It’s truly strange the words I find lurking in my own forgotten computer files. Going through my folders looking for a specific file, I kept coming across blurbs I wrote and forgot. Most are too negative or unworthy of development, but together they’re bloggable.

~ ~ ~

The dead in archeology gather
grow windows past imperfect
smeared in cleaner mud

~ ~ ~

“I am pinching my nipples with long pairs of pliers. I am slowly pulling my armpit hair one at a time. It feels so bad it’s good. I am combing my hair with a chicken cock’s comb. Call, call me for fun! I will talk *dirty* to you-oo. I am massaging my labia with a latin Barbie doll. I inserts small animals into my openings…”

~ ~ ~

Trojan Whores

this culture is a Trojan Whore awaiting entry to the city of the soul.

let them be tyrants. let them lie. let them kill and cheat and steal and hypocriphize. let the heaven and hell they profess belief in be – let hell be real so all these self righteous limp dicks walking around washington like real erections all go to the hell they believe in, for that is where invaders and mass murders and killers of babies and women and the old must go – not to purgatory, but to hell. and not to no nice parts of hell either. want the worst for the worst, for i am an angry godling.

~ ~ ~

This Nebulous

How long
How many lines
What space
Or place
Or case
Can be made
For future poetry
Or present pain?

~ ~

I ate a phoenix once. With a lizard for dessert. Everybody knows that phoenixes regenerate through self-destruction, and lizards grow new tails.

Once I assimilated this meal, I found each night, I could break off my penis and a new one would grow. That way I have a new penis for each sexual act. I no longer have to wash it.

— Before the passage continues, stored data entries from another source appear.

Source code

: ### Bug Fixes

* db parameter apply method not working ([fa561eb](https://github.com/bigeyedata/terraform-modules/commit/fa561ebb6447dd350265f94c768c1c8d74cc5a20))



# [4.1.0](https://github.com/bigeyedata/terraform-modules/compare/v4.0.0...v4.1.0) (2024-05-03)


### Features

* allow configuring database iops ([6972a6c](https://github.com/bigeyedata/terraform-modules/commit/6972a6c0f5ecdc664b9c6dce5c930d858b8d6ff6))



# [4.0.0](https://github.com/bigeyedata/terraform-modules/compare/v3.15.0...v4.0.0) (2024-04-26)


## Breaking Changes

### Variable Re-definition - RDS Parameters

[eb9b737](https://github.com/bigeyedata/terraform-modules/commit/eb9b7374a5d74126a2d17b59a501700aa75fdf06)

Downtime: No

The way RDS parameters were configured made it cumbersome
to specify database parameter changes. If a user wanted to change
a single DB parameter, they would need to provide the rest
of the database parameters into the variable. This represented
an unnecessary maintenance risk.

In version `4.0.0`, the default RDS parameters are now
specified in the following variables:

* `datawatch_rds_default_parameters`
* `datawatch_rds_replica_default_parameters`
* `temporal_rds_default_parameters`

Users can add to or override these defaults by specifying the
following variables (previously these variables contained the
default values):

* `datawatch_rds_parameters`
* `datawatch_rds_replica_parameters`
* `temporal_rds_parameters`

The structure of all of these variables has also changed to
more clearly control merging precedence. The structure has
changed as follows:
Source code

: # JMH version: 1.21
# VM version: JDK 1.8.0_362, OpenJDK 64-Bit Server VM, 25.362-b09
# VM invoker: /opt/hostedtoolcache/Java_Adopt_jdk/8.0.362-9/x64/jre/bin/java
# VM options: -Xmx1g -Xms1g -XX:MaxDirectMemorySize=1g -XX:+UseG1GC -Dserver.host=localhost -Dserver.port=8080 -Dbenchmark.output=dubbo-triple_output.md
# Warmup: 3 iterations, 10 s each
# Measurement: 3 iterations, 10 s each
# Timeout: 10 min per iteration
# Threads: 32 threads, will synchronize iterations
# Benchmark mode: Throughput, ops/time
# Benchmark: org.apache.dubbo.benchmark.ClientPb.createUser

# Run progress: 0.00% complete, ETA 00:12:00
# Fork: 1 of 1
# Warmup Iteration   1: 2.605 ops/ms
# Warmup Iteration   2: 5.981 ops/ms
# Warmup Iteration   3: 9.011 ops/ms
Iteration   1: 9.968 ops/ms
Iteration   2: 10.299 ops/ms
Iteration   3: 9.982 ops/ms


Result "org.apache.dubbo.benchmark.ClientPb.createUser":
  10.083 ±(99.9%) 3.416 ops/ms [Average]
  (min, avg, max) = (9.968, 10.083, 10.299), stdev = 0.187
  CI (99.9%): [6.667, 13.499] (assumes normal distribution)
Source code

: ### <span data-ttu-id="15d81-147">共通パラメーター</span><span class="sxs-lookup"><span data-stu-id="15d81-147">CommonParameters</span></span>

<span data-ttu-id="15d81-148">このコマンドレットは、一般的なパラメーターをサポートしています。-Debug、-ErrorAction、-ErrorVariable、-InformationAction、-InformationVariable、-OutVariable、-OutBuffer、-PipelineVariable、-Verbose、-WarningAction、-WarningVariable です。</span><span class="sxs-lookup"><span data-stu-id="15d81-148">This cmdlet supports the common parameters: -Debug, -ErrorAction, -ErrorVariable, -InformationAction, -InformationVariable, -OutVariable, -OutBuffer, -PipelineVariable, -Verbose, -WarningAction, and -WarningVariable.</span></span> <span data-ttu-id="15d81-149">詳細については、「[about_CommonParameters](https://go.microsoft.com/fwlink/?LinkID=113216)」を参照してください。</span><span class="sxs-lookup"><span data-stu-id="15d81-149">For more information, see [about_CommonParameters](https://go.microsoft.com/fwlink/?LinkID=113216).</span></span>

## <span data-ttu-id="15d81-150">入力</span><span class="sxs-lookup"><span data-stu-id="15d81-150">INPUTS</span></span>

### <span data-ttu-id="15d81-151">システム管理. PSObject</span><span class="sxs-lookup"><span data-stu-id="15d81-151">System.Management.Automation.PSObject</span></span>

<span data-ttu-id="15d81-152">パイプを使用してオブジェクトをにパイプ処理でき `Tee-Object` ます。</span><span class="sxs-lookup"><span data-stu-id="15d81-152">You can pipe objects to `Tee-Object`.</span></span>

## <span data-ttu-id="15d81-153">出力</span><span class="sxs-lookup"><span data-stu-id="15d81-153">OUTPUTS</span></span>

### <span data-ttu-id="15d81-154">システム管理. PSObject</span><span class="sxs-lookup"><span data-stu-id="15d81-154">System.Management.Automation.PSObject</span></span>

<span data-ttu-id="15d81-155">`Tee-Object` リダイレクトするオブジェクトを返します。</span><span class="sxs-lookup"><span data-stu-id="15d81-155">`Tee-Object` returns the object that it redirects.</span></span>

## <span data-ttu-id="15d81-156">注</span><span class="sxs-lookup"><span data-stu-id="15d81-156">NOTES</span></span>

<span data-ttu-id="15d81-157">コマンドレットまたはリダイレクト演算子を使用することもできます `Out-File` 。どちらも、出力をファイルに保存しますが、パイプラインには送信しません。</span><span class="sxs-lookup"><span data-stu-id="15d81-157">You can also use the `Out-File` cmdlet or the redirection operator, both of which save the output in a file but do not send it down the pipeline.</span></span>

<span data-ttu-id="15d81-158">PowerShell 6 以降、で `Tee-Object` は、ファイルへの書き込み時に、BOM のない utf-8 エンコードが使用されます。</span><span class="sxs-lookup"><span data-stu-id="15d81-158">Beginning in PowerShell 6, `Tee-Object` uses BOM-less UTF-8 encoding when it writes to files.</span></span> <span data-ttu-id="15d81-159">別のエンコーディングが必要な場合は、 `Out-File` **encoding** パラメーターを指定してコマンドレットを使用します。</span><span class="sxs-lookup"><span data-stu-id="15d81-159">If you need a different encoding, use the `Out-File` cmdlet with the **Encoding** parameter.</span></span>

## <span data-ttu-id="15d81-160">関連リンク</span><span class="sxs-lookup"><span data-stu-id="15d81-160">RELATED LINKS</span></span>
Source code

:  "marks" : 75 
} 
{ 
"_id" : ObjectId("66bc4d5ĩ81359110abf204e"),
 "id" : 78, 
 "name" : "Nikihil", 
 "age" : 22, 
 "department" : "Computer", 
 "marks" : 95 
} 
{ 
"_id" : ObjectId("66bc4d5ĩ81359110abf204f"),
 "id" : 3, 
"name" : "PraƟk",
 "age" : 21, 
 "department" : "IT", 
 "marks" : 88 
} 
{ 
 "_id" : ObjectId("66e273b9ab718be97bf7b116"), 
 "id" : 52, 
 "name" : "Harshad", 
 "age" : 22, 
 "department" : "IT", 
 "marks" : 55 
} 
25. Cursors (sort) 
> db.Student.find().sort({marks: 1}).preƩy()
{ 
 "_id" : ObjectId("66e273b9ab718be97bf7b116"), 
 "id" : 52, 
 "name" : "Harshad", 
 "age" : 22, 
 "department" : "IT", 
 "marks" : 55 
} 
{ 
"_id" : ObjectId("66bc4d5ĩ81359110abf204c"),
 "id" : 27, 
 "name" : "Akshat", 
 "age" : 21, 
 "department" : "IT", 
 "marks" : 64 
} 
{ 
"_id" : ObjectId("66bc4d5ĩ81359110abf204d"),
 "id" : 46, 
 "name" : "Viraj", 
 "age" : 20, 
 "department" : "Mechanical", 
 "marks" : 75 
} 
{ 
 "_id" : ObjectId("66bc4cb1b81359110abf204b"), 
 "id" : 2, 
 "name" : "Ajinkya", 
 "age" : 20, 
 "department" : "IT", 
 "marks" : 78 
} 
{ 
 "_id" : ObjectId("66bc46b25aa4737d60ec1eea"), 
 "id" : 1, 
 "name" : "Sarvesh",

Unfortunately, I haven’t quite figured out what the factor is, but sometimes I grow little penises, and sometimes I grow big penii. Usually have foreskin. Once I had a black penis, another a snake’s.

When I date, I can only go out after dark, to make sure my penis has grown back. Once I tried to have sex during lunch, and I only had a little stub with an eye in it. Scared the woman. She became a lesbian.

So I’ve done my bit for women’s rights, and wrongs.

~ ~ ~


stuff on my mind – foto by Smith

3 Responses to “buried words unnecessarily excavated”

  1. chris says:

    some of these are so bad they’re good. LOL… the lizard/phoenix one is interesting…. the nipples one sounds painful.. ugh..
    and the trojan whores I like.. I think that can go somewhere.
    thanks I did at least chuckle or groan on a few of these.

  2. lady says:

    Love all these – wish for no hell for any ‘one,’ tho.

  3. smith says:

    @ chris – got a free blog out of it, so is all okay.

    @ lady – okay, we’ll create a hell-less reality for all.